Steve Gibson had a peculiar situation with his Dell computer.
“It’s Windows XP and that is not supported by Microsoft anymore, so that’s when I started getting error messages that your PC’s outdated, you need to update,” says Gibson.
Gibson couldn’t even get to his online banking. Messages kept popping up so he called the 1-800 number they gave him and told the guy he’d buy a new computer.
“He convinced me that I did not have a PC issue, that I had a network issue and that even if I went and bought a new PC I was still going to have the same issues.”
The man from Microsoft was really a scam artist. Gibson paid the scammer $650 for what he called malware protection. Not long after, they said his PC was in trouble again and they needed $1100 to fix the problem. That’s when he called us.
“What happened is he went somewhere on the internet and he’s gotten malware,” says Detective Laura Soulier with the Mobile County Sheriff’s Office.
That malware is now causing the error message to pop up. And these scammers will say anything to make you think they are who they say they are.
“And they know how legitimate businesses normally work. I’m going to give you a reference number, I’m going to give you some kind of a case number,” says Soulier.
And the unfortunate mistake Gibson made was paying them the first time.

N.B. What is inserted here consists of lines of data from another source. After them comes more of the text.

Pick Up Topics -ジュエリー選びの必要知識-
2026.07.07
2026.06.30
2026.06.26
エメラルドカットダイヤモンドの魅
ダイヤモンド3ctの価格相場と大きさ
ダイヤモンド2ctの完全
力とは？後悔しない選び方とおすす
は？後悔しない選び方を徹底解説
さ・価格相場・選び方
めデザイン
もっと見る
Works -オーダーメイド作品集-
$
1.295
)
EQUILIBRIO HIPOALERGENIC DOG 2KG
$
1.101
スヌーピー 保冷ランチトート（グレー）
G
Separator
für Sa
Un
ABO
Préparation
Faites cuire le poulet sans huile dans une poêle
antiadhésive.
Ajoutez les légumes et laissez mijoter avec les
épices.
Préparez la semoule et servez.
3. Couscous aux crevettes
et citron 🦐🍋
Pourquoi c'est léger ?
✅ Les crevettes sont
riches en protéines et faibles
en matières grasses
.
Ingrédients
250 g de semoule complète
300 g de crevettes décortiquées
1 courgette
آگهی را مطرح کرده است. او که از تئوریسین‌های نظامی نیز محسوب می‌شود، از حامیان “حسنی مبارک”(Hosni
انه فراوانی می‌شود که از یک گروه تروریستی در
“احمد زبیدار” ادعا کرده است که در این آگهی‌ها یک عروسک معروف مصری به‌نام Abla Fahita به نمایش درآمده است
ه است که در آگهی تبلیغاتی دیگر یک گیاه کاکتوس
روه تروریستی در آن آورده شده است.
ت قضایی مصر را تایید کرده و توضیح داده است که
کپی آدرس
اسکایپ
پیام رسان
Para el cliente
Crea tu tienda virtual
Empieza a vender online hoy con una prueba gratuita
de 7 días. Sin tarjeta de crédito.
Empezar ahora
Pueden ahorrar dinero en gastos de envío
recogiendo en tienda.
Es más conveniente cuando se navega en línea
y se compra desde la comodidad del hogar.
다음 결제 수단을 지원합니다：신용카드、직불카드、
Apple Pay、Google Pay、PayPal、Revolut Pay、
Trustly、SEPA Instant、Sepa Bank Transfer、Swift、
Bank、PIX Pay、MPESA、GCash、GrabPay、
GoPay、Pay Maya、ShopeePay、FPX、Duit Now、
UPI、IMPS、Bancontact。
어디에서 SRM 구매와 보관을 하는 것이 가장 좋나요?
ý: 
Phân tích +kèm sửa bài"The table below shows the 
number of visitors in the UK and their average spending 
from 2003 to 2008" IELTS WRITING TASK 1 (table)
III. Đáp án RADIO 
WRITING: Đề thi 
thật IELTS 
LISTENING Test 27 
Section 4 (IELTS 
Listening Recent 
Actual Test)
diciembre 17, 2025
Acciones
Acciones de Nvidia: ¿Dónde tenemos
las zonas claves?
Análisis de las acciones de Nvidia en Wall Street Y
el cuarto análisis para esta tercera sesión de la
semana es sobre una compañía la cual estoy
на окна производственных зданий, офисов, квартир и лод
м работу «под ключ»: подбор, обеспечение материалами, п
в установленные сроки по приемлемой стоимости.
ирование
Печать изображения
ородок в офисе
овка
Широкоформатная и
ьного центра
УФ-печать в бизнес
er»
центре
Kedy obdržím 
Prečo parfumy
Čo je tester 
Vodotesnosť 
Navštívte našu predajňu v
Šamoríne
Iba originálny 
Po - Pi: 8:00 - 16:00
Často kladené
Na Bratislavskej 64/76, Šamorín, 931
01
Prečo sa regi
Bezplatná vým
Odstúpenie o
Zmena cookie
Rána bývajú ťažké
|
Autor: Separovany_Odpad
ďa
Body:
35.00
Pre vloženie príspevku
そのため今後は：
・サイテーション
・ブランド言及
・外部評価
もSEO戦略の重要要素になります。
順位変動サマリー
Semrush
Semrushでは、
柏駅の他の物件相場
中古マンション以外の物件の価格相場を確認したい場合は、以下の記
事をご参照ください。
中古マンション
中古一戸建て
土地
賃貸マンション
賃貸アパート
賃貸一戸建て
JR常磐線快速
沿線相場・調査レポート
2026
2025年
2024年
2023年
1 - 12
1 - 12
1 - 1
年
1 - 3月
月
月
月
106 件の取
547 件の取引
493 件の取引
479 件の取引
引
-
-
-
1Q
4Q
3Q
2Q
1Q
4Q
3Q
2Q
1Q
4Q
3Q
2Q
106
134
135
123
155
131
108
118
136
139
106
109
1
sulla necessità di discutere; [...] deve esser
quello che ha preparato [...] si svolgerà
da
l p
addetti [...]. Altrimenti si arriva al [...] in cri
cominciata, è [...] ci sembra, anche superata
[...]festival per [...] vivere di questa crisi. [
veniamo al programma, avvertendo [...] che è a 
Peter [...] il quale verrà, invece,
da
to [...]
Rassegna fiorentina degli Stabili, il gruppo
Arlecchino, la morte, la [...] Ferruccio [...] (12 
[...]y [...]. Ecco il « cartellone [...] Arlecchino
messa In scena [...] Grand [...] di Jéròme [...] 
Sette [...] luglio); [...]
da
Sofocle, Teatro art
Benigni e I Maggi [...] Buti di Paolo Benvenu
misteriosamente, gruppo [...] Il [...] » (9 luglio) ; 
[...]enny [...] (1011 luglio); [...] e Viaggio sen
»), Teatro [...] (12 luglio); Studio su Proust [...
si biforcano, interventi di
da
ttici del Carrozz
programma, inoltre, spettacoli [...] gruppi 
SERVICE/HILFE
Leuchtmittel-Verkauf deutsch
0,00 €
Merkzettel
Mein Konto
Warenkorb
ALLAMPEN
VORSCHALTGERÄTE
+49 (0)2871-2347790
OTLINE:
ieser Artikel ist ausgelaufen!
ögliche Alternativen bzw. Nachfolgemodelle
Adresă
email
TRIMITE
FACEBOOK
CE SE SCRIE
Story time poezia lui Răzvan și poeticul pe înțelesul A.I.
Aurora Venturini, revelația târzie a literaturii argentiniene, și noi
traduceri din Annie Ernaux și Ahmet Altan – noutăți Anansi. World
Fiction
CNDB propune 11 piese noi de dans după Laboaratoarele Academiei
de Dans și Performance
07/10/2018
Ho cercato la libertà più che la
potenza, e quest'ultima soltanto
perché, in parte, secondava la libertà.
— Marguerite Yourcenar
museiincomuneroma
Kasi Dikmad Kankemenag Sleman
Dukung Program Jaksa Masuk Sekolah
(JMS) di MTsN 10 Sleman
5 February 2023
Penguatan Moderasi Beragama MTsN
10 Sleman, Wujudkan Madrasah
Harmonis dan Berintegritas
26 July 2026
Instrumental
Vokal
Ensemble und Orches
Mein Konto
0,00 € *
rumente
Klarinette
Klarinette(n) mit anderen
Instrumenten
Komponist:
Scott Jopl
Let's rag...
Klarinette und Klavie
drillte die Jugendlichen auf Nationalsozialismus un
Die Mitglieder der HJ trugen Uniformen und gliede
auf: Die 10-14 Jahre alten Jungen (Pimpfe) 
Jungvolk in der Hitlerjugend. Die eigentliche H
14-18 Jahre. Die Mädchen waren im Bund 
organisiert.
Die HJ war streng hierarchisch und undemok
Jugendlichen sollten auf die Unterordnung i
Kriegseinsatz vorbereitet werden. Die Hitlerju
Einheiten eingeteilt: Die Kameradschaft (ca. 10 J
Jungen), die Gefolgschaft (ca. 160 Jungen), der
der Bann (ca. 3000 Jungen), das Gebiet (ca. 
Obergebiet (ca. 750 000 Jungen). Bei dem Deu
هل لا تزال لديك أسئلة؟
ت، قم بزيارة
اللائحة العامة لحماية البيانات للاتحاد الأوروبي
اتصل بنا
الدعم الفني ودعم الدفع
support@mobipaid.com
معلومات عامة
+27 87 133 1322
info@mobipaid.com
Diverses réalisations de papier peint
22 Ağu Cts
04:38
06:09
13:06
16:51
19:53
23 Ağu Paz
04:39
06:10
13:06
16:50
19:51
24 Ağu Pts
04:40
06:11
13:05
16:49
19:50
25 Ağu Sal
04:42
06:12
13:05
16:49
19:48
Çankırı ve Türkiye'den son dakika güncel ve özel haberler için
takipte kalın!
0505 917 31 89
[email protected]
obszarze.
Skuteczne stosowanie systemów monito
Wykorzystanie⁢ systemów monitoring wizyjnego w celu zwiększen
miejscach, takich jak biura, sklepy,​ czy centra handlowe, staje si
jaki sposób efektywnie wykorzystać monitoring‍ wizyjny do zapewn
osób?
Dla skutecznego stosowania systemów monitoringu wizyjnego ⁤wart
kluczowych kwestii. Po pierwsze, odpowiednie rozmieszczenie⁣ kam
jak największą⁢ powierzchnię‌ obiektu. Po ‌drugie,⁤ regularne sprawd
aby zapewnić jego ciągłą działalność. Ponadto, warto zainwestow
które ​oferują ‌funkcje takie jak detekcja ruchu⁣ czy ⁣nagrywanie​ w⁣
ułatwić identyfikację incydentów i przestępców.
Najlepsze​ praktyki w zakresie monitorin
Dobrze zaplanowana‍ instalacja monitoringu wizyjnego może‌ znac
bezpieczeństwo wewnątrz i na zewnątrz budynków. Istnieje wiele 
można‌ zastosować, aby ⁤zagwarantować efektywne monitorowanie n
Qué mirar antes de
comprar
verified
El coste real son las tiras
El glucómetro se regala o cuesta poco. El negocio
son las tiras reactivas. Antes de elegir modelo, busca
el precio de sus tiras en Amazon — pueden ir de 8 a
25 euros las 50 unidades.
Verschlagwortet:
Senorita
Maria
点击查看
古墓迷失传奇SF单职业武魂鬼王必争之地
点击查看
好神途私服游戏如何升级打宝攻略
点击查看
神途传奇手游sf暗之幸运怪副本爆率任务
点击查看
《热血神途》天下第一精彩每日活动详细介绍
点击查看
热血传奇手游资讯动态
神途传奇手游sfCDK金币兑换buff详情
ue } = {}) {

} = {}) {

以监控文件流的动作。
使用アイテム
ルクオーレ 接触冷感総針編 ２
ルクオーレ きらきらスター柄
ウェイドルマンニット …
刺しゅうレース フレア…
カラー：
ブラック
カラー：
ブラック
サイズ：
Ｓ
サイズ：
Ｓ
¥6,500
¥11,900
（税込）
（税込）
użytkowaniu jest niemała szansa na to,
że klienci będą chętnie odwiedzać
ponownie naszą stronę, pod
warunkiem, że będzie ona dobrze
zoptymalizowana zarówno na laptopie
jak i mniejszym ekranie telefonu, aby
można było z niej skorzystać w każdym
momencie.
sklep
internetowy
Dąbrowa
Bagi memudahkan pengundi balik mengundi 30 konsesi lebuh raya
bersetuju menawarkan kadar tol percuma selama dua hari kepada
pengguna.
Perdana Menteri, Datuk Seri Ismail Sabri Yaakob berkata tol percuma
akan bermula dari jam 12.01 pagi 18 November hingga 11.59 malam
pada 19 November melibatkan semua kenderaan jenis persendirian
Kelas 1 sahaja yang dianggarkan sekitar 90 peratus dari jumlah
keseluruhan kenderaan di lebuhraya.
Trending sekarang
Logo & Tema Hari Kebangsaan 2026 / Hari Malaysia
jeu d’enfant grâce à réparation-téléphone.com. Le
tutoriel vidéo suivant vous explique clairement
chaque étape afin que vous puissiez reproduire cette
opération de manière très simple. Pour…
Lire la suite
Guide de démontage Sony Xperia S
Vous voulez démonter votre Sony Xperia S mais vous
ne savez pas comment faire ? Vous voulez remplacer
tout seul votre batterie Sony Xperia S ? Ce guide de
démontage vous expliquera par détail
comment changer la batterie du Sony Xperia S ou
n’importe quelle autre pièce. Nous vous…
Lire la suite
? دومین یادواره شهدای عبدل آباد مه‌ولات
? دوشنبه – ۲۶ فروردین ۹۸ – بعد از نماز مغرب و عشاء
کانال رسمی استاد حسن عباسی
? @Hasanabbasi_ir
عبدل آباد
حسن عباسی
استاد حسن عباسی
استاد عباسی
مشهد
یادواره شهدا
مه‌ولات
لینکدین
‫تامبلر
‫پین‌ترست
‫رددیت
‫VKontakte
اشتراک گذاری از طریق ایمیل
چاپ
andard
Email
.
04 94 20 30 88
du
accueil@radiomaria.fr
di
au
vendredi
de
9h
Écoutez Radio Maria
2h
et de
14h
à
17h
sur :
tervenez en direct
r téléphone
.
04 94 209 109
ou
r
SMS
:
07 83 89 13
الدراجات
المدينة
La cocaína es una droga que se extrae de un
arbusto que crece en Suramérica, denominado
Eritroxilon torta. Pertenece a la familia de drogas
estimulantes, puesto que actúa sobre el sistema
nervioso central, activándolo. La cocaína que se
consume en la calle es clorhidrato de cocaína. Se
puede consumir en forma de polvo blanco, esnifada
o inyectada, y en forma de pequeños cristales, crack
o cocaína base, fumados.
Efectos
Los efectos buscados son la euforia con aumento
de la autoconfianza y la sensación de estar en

“They think you’re an easy mark, they’re going to come back and they’re going to try for more,” says Soulier.
“You just can’t trust people on the phone, if you can’t see them in person, you can’t trust them cause you just don’t know who you’re talking to,” says Gibson.
Soulier says the scammers likely have downloaded software that tracks Gibson’s keystrokes, catching all his passwords…and this could escalate into ransomware where the scammers take over his computer entirely if he doesn’t pay. The best thing for Gibson to do is to destroy this computer and get a new one.